I didn’t tell her this part, but I also have a medium sized wedding with many people on the backup list we would like to make room for that I actually want to see and interact with. She’s upset with me, understandably. But we don’t have a relationship outside of her now ex, and I didn’t want drama on my wedding day. AITA?

The internet had a lot of thoughts about the dynamic.

No_Egg_3139 wrote:

I mean you’re literally never gonna see her again. If you’re never going to see someone again, the most you owe them is the kind of basic courtesy you’d show a stranger. As long as you’re civil, you’re not obligated to go out of your way—being an asshole would require more than just keeping your distance.

Deep-Okra1461 wrote:

NTA. I would have tried to be nice about it but I would have made sure she got the truth "You were invited as a plus one for my friend. Since the two of you are no longer together, there is no invitation extended to you." Part of breaking up is you lose any perks you may have received being part of a couple. One perk for her was being able to attend your wedding.

momofthe-wild3 wrote:

NTA. She was a +1, not a regular invited guest. So, if she’s not attending with that guest then she’s not attending at all. And honestly, you don’t actually like her so I wouldn’t give it another thought. If she reaches out again just plainly tell her, “I’m sorry but you are not invited to my wedding. I wish you well in the future.“

PikaGurl332 wrote:

NTA. Though I am curious how you addressed the initial invitation. Was it to your friend AND her with both names or to friend + 1. Neither of those change my vote but I’m curious simply because if she wasn’t expressly named on the invite it would have been wildly entitled of her to have assumed she was invited at all.

Lisbei wrote:

NTA. Look, before my break up, me and my ex were invited to a wedding of one of my friends from university. (This was long before the online RSVP era, lol) Then we broke up, but I still went to the wedding, on my own, of course!

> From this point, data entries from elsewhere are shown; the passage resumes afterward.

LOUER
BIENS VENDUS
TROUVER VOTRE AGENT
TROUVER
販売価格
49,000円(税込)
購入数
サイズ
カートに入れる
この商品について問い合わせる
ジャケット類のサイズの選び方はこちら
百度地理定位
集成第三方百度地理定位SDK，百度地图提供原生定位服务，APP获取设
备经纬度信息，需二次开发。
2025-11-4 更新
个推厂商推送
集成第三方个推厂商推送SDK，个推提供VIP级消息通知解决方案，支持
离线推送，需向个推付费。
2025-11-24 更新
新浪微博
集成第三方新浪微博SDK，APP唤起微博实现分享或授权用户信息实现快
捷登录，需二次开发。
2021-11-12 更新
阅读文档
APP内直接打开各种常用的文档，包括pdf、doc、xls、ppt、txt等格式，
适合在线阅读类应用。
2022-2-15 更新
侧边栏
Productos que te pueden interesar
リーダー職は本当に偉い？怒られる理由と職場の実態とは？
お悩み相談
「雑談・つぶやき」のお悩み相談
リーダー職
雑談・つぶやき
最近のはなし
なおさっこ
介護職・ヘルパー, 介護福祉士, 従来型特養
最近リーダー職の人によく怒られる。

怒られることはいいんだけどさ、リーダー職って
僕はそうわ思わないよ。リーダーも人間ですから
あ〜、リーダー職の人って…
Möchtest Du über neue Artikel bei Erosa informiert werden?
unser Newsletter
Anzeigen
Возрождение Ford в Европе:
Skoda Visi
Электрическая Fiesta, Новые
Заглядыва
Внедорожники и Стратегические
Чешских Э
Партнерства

In retrospect, it was pretty horrible because I was devastated at the time, I should have stayed home and I’m sure my uni friends would have understood. So anyway, she shouldn’t have needed to ask if she was still invited , obviously not.

Funset8614 wrote:

NTA. It's your wedding and you can invite or uninvite whoever you want. It's nobody's business why. And she was just your friend's date not a friend on her own. Maybe should have given your friend a plus one instead of naming her. But yeah invite someone from the backup list that didn't make the cut the first time. You don't owe anyone an explanation for anything because it's your day.

meekonesfade wrote:

NAH. She was only friends with you and getting a plus one through him. No relationship= no plus one = no invite. Too bad she didn't figure that out on her own.

Adding on - if she considered you a friend, she may have still thought she was, or might be invited, and was seeking clarification. I wouldn't assume she had any bad intentions (like making a scene) or even over stepped by making sure she was no longer invited.

lobotomymammi wrote:

NTA; you feel bad because you seem like a nice person. However, this person isn’t your friend! It’s also slightly insane to think that she’s still invited to her ex’s friends wedding.

Impossible_Rain_4727 wrote:

NTA: You didn't uninvite her. She was never an invited guest. She was simply an invited guest's plus one.

That invited guest is the one who gets to choose who (if anyone) he brings as his plus one to the event.

elegant_bluebird_460 wrote:

NTA. You did the right thing. She's upset, but a big part of that probably has more to do with realizing her breakup means losing friends rather than just your response to her itself. She's going to have to adjust. That's not on you.